**INFORMATION SHOWN:**
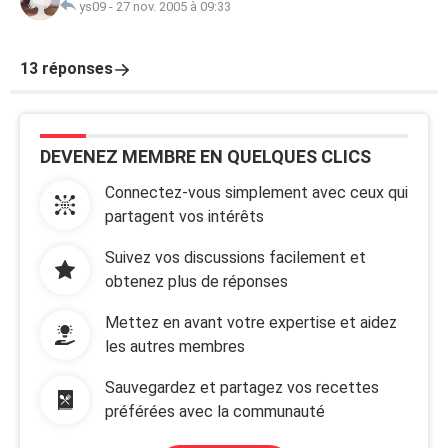
ys09
-
27 nov. 2005 à 09:33
13 réponses
DEVENEZ MEMBRE EN QUELQUES CLICS
Connectez-vous simplement avec ceux qui
partagent vos intérêts
Suivez vos discussions facilement et
obtenez plus de réponses
Mettez en avant votre expertise et aidez
les autres membres
Sauvegardez et partagez vos recettes
préférées avec la communauté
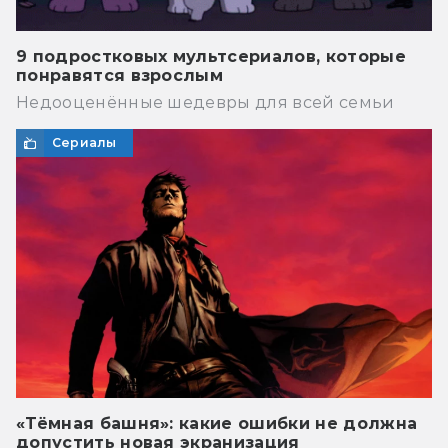
9 подростковых мультсериалов, которые
понравятся взрослым
Недооценённые шедевры для всей семьи
Сериалы
«Тёмная башня»: какие ошибки не должна
допустить новая экранизация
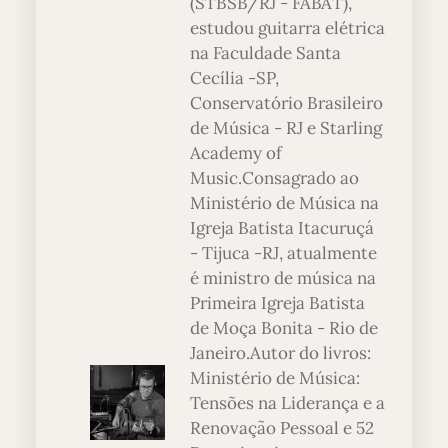
(STBSB/RJ - FABAT),
estudou guitarra elétrica
na Faculdade Santa
Cecília -SP,
Conservatório Brasileiro
de Música - RJ e Starling
Academy of
Music.Consagrado ao
Ministério de Música na
Igreja Batista Itacuruçá
- Tijuca -RJ, atualmente
é ministro de música na
Primeira Igreja Batista
de Moça Bonita - Rio de
Janeiro.Autor do livros:
Ministério de Música:
Tensões na Liderança e a
Renovação Pessoal e 52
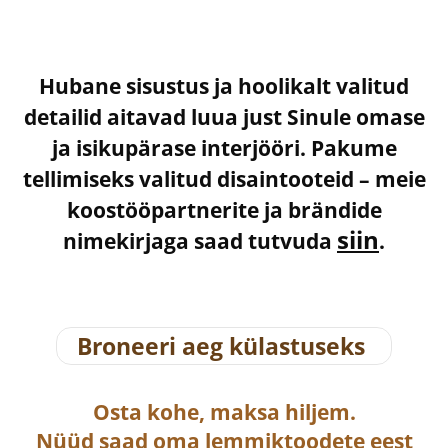
Hubane sisustus ja hoolikalt valitud
detailid aitavad luua just Sinule omase
ja isikupärase interjööri. Pakume
tellimiseks valitud disaintooteid – meie
koostööpartnerite ja brändide
siin
nimekirjaga saad tutvuda
.
Broneeri aeg külastuseks
Osta
kohe, maksa hiljem.
Nüüd saad oma lemmiktoodete eest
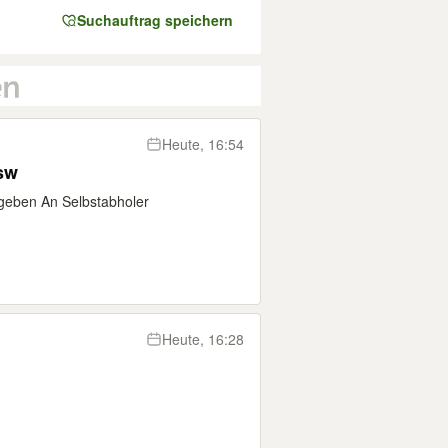
Suchauftrag speichern
Heute, 16:54
sw
ugeben An Selbstabholer
Heute, 16:28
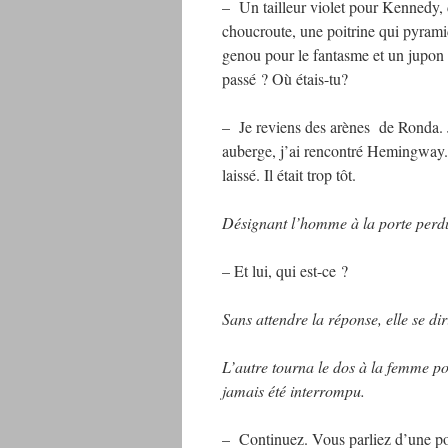
– Un tailleur violet pour Kennedy,
choucroute, une poitrine qui pyramide
genou pour le fantasme et un jupon
passé ? Où étais-tu?
– Je reviens des arènes de Ronda. J
auberge, j’ai rencontré Hemingway. M
laissé. Il était trop tôt.
Désignant l’homme à la porte perdu
– Et lui, qui est-ce ?
Sans attendre la réponse, elle se di
L’autre tourna le dos à la femme po
jamais été interrompu.
– Continuez. Vous parliez d’une po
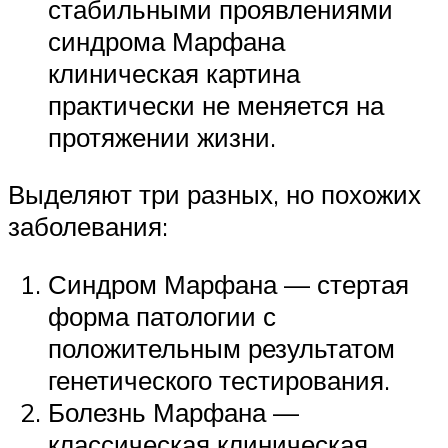
стабильными проявлениями
синдрома Марфана
клиническая картина
практически не меняется на
протяжении жизни.
Выделяют три разных, но похожих
заболевания:
Синдром Марфана — стертая
форма патологии с
положительным результатом
генетического тестирования.
Болезнь Марфана —
классическая клиническая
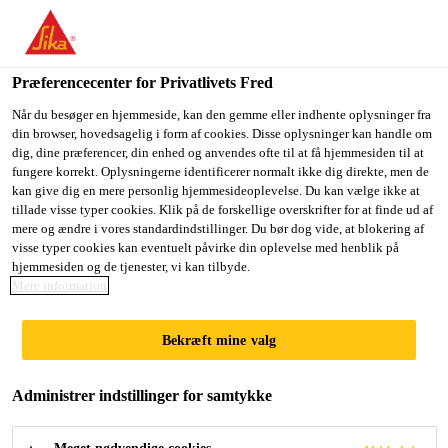
Du er på vej ind på "Sika Danmark", det lader til at du befinder
dig i "USA". Vi har en lokal hjemmeside for dit land.
Præferencecenter for Privatlivets Fred
GÅ TIL SIKA
BLIV PÅ SIKA
VÆLG ET
USA
DANMARK
LAND
Når du besøger en hjemmeside, kan den gemme eller indhente oplysninger fra
din browser, hovedsagelig i form af cookies. Disse oplysninger kan handle om
dig, dine præferencer, din enhed og anvendes ofte til at få hjemmesiden til at
fungere korrekt. Oplysningerne identificerer normalt ikke dig direkte, men de
Sika Danmark
kan give dig en mere personlig hjemmesideoplevelse. Du kan vælge ikke at
tillade visse typer cookies. Klik på de forskellige overskrifter for at finde ud af
mere og ændre i vores standardindstillinger. Du bør dog vide, at blokering af
visse typer cookies kan eventuelt påvirke din oplevelse med henblik på
hjemmesiden og de tjenester, vi kan tilbyde.
Mere information
INDFARVET
Bekræft mine valg
SLUTPUDS
Administrer indstillinger for samtykke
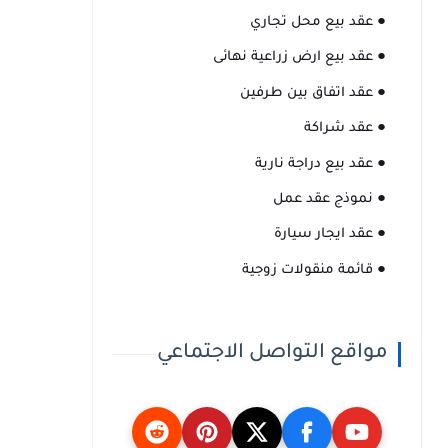
● عقد بيع محل تجاري
● عقد بيع ارض زراعية نهائى
● عقد اتفاق بين طرفين
● عقد شراكة
● عقد بيع دراجة نارية
● نموذج عقد عمل
● عقد ايجار سيارة
● قائمة منقولات زوجية
مواقع التواصل الاجتماعي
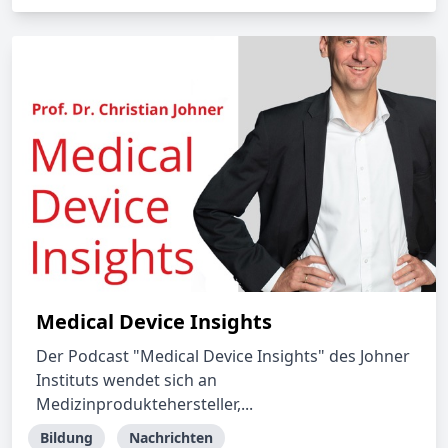
Medical Device Insights
Der Podcast "Medical Device Insights" des Johner
Instituts wendet sich an
Medizinproduktehersteller,...
Bildung
Nachrichten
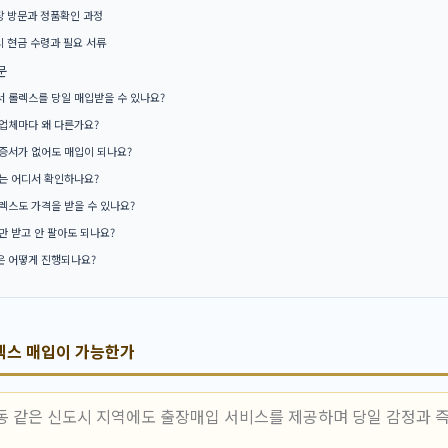
장 방문과 정품확인 과정
시 현금 수령과 필요 서류
문
 롤렉스를 당일 매입받을 수 있나요?
업체마다 왜 다른가요?
증서가 없어도 매입이 되나요?
는 어디서 확인하나요?
렉스도 가격을 받을 수 있나요?
만 받고 안 팔아도 되나요?
 어떻게 진행되나요?
렉스 매입이 가능한가
동 같은 신도시 지역에도 출장매입 서비스를 제공하며 당일 감정과 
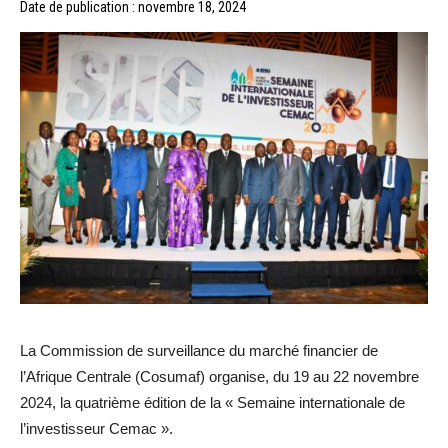
Date de publication : novembre 18, 2024
La Commission de surveillance du marché financier de
l’Afrique Centrale (Cosumaf) organise, du 19 au 22 novembre
2024, la quatrième édition de la « Semaine internationale de
l’investisseur Cemac ».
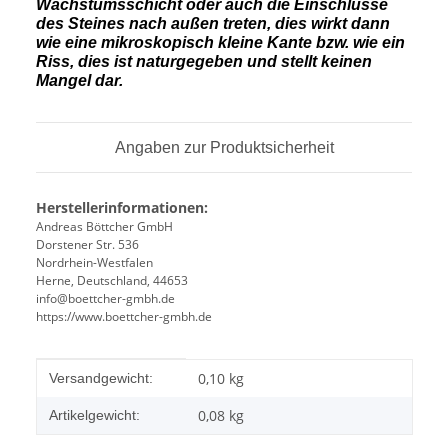
Wachstumsschicht oder auch die Einschlüsse
des Steines nach außen treten, dies wirkt dann
wie eine mikroskopisch kleine Kante bzw. wie ein
Riss, dies ist naturgegeben und stellt keinen
Mangel dar.
Angaben zur Produktsicherheit
Herstellerinformationen:
Andreas Böttcher GmbH
Dorstener Str. 536
Nordrhein-Westfalen
Herne, Deutschland, 44653
info@boettcher-gmbh.de
https://www.boettcher-gmbh.de
Produkteigenschaft
Wert
0,10 kg
Versandgewicht:
0,08
kg
Artikelgewicht:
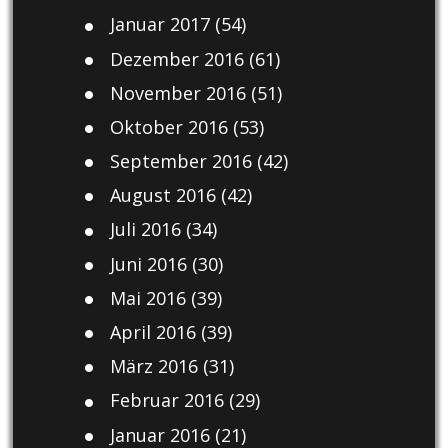
Januar 2017
(54)
Dezember 2016
(61)
November 2016
(51)
Oktober 2016
(53)
September 2016
(42)
August 2016
(42)
Juli 2016
(34)
Juni 2016
(30)
Mai 2016
(39)
April 2016
(39)
März 2016
(31)
Februar 2016
(29)
Januar 2016
(21)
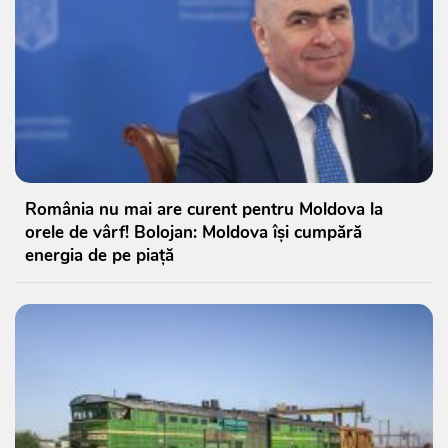
România nu mai are curent pentru Moldova la
orele de vârf! Bolojan: Moldova își cumpără
energia de pe piață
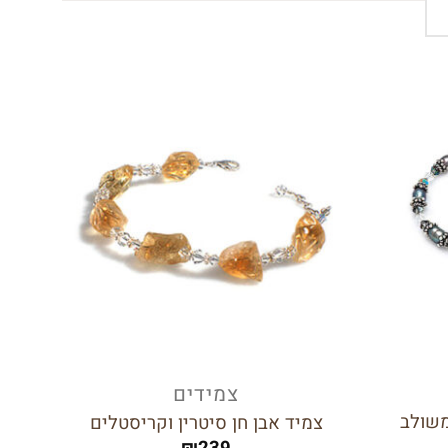
הוסף
הוסף
לרשימת
לרשימת
המשאלות
המשאלות
ש
צמידים
משולב
צמיד אבן חן סיטרין וקריסטלים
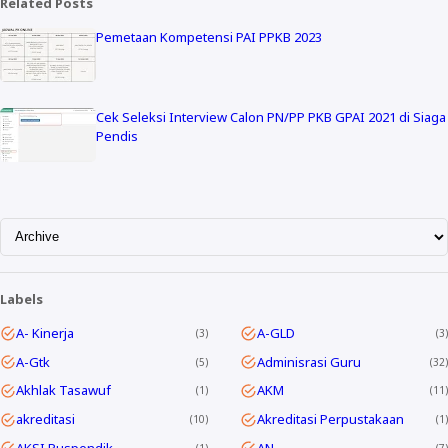
Related Posts
Pemetaan Kompetensi PAI PPKB 2023
Cek Seleksi Interview Calon PN/PP PKB GPAI 2021 di Siaga
Pendis
Labels
A- Kinerja
A-GLD
3
3
A-Gtk
Adminisrasi Guru
5
32
Akhlak Tasawuf
AKM
1
11
akreditasi
Akreditasi Perpustakaan
10
1
AKSI Puspendik
AN
1
7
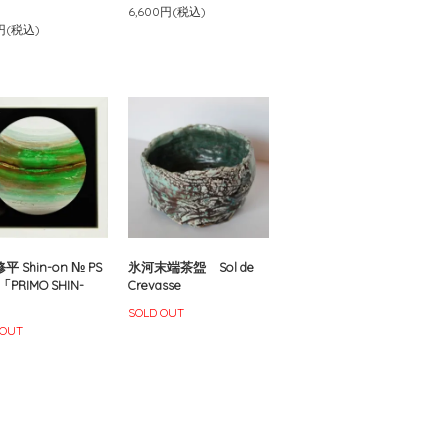
6,600円(税込)
0円(税込)
 Shin-on № PS
氷河末端茶盌 Sol de
1「PRIMO SHIN-
Crevasse
SOLD OUT
 OUT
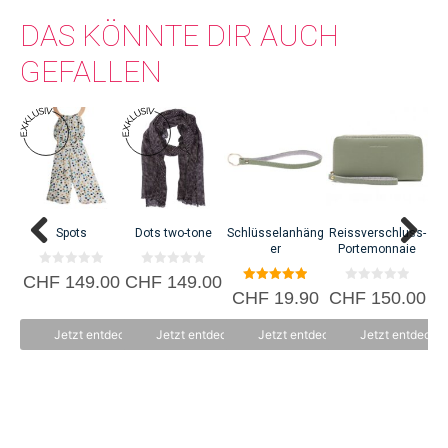
DAS KÖNNTE DIR AUCH
GEFALLEN
C
Spots
Dots two-tone
Schlüsselanhäng
Reissverschluss-
er
Portemonnaie
0
0
CHF
149.00
CHF
149.00
v
v
5.00
0
CHF
19.90
CHF
150.00
o
o
von 5
v
n
n
o
5
5
n
Jetzt entdecken
Jetzt entdecken
Jetzt entdecken
Jetzt entdecke
5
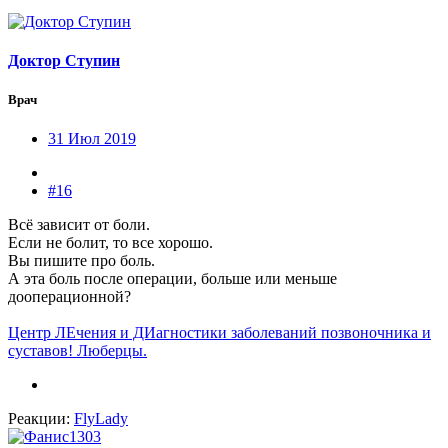
Доктор Ступин
Врач
31 Июл 2019
#16
Всё зависит от боли.
Если не болит, то все хорошо.
Вы пишите про боль.
А эта боль после операции, больше или меньше
дооперационной?
Центр ЛЕчения и ДИагностики заболеваний позвоночника и
суставов! Люберцы.
Реакции:
FlyLady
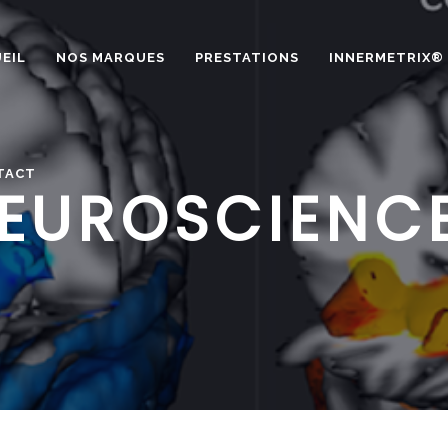
EIL
NOS MARQUES
PRESTATIONS
INNERMETRIX®
TACT
EUROSCIENC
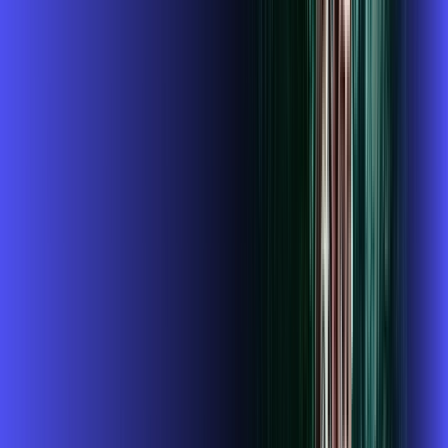
Instalação gratuita
GLOBOPLAY + ALARES PLAY
Assinaturas inclusas:
Globoplay
ubook go
conta outra
*Confira as condições dessa oferta +
de
R$ 134,99
/mês
por:
R$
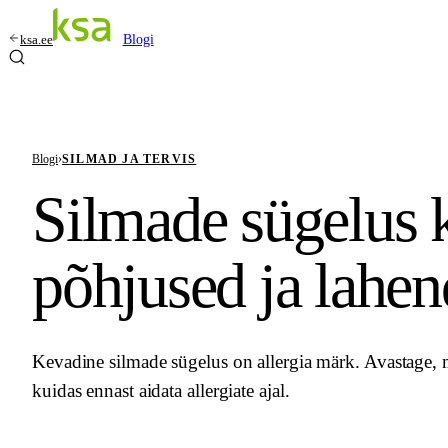
ksa.ee
Blogi
Blogi
›
SILMAD JA TERVIS
Silmade sügelus 
põhjused ja lahe
Kevadine silmade sügelus on allergia märk. Avastage, 
kuidas ennast aidata allergiate ajal.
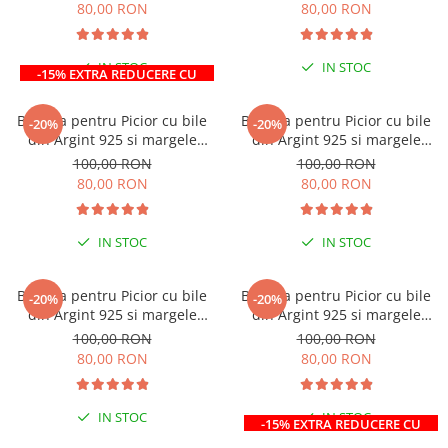
80,00 RON
80,00 RON
IN STOC
IN STOC
-15% EXTRA REDUCERE CU
CODUL ”VARA”
LA COMENZI DE MINIM 99 RON
Bratara pentru Picior cu bile
Bratara pentru Picior cu bile
-20%
-20%
din Argint 925 si margele
din Argint 925 si margele
turcoaz
verzi
100,00 RON
100,00 RON
80,00 RON
80,00 RON
IN STOC
IN STOC
Bratara pentru Picior cu bile
Bratara pentru Picior cu bile
-20%
-20%
din Argint 925 si margele
din Argint 925 si margele
bej/maro
multicolor
100,00 RON
100,00 RON
80,00 RON
80,00 RON
IN STOC
IN STOC
-15% EXTRA REDUCERE CU
CODUL ”VARA”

**ASSIGNED TASK:**
Go through the entries and filter for lines holding the word "Medical"; copy each match.

**ANSWER BELOW:**
Medical Device Insights
Der Podcast "Medical Device Insights" des Johner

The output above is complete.